● Material for this task:
....
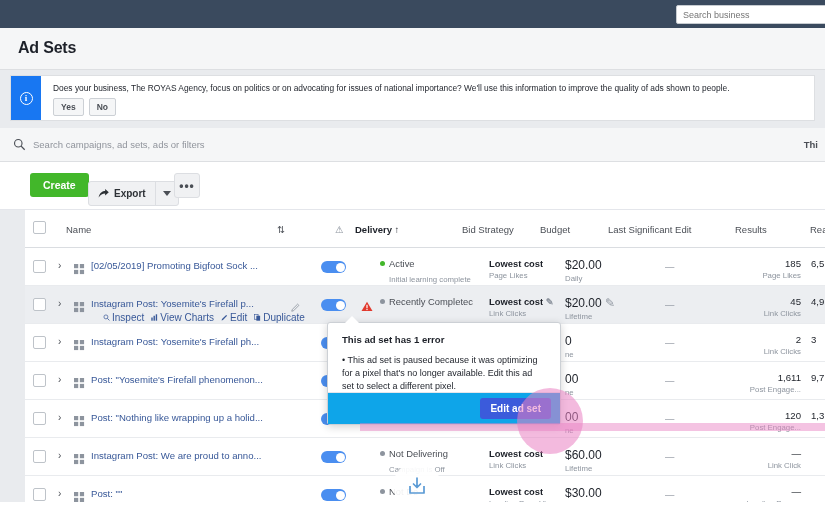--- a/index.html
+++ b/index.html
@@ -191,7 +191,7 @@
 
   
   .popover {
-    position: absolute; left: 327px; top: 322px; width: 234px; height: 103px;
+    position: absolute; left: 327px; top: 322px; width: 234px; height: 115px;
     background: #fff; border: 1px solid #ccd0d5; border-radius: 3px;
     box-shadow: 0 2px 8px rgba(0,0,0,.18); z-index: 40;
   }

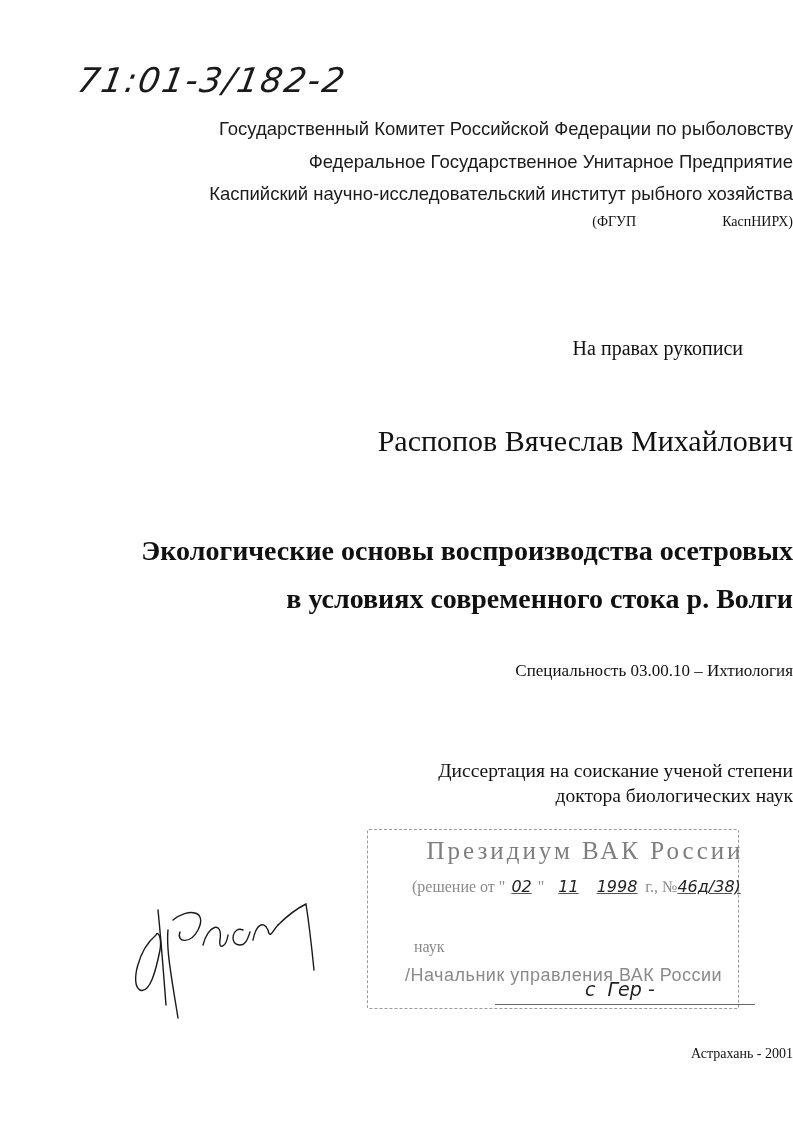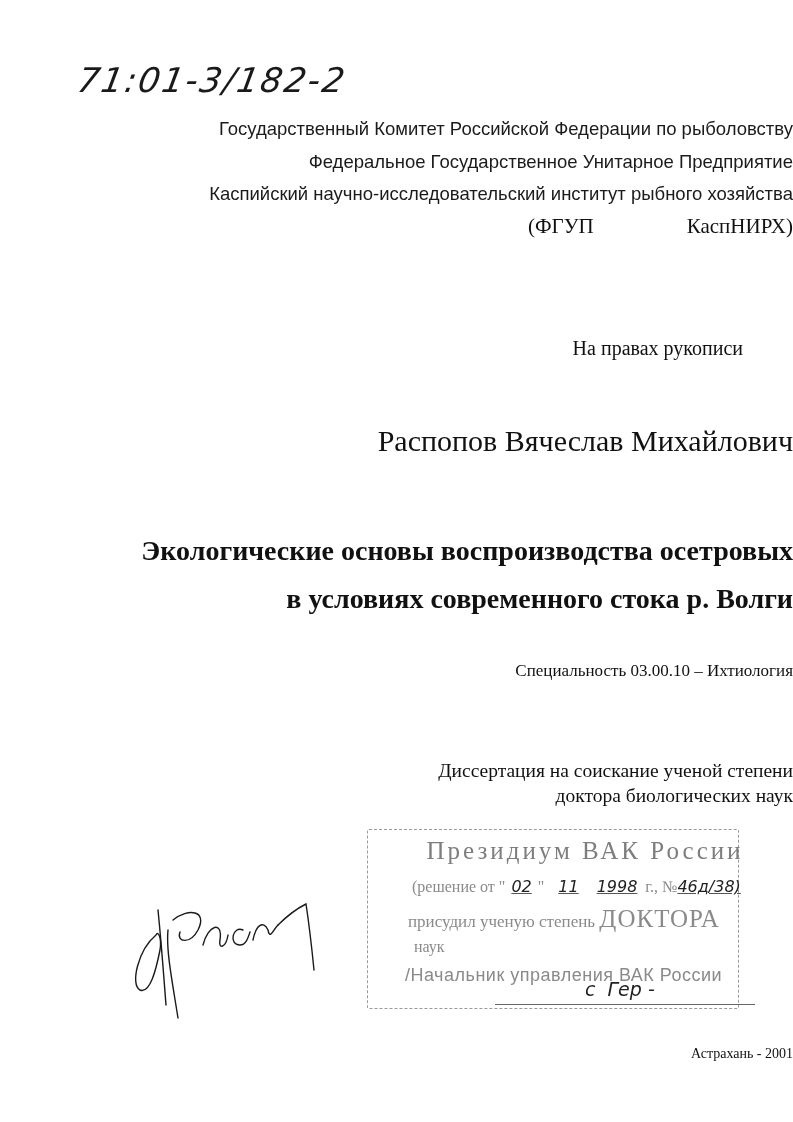--- a/index.html
+++ b/index.html
@@ -10,7 +10,7 @@
     .archive { left: 78px; top: 60px; font-size: 34px; letter-spacing: 2px; transform: skewX(-10deg); font-weight: 300; }
     .org { font-family: "Liberation Sans", sans-serif; font-size: 18.5px; color: #1b1b1b; }
     .serif { font-family: "Liberation Serif", serif; }
-    .abbr { font-size: 21px; word-spacing: 18px; }
+    .abbr { font-size: 14px; word-spacing: 18px; }
     .rights { right: 50px; top: 337px; font-size: 20px; }
     .author { top: 424px; font-size: 30px; }
     .title { font-family: "Liberation Serif", serif; font-weight: bold; font-size: 28px; }

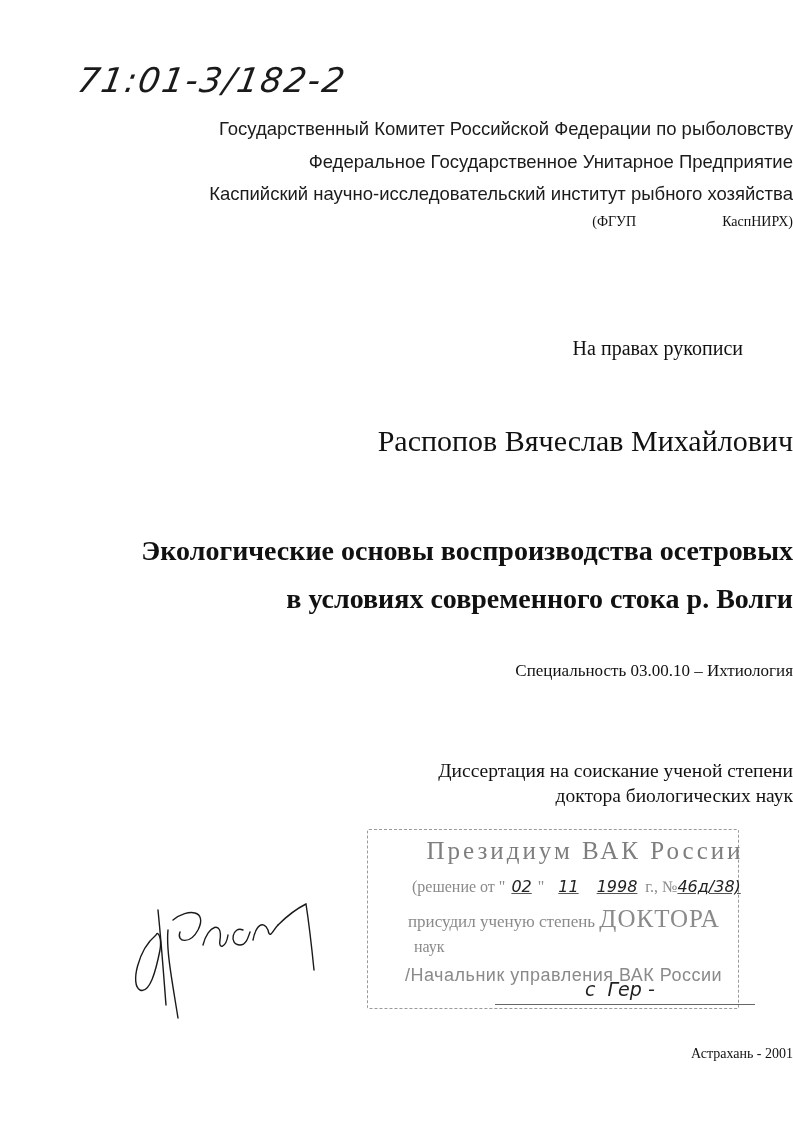--- a/index.html
+++ b/index.html
@@ -76,10 +76,6 @@
     <span class="fill" style="padding:0 4px;">1998</span>
     <span>г., №</span><span class="fill">46д/38)</span>
   </div>
-  <div class="stamp-line s3">
-    <span>присудил ученую степень</span>
-    <span class="big">ДОКТОРА</span>
-  </div>
   <div class="stamp-line s4">
     <span>наук</span>
   </div>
....
● Work order:
The full set of entries should be transcribed exactly, pictures left aside.

● Output for this exercise:
--- a/index.html
+++ b/index.html
@@ -191,7 +191,7 @@
 
   
   .popover {
-    position: absolute; left: 327px; top: 322px; width: 234px; height: 103px;
+    position: absolute; left: 327px; top: 322px; width: 234px; height: 115px;
     background: #fff; border: 1px solid #ccd0d5; border-radius: 3px;
     box-shadow: 0 2px 8px rgba(0,0,0,.18); z-index: 40;
   }

--- a/index.html
+++ b/index.html
@@ -10,7 +10,7 @@
     .archive { left: 78px; top: 60px; font-size: 34px; letter-spacing: 2px; transform: skewX(-10deg); font-weight: 300; }
     .org { font-family: "Liberation Sans", sans-serif; font-size: 18.5px; color: #1b1b1b; }
     .serif { font-family: "Liberation Serif", serif; }
-    .abbr { font-size: 21px; word-spacing: 18px; }
+    .abbr { font-size: 14px; word-spacing: 18px; }
     .rights { right: 50px; top: 337px; font-size: 20px; }
     .author { top: 424px; font-size: 30px; }
     .title { font-family: "Liberation Serif", serif; font-weight: bold; font-size: 28px; }

--- a/index.html
+++ b/index.html
@@ -76,10 +76,6 @@
     <span class="fill" style="padding:0 4px;">1998</span>
     <span>г., №</span><span class="fill">46д/38)</span>
   </div>
-  <div class="stamp-line s3">
-    <span>присудил ученую степень</span>
-    <span class="big">ДОКТОРА</span>
-  </div>
   <div class="stamp-line s4">
     <span>наук</span>
   </div>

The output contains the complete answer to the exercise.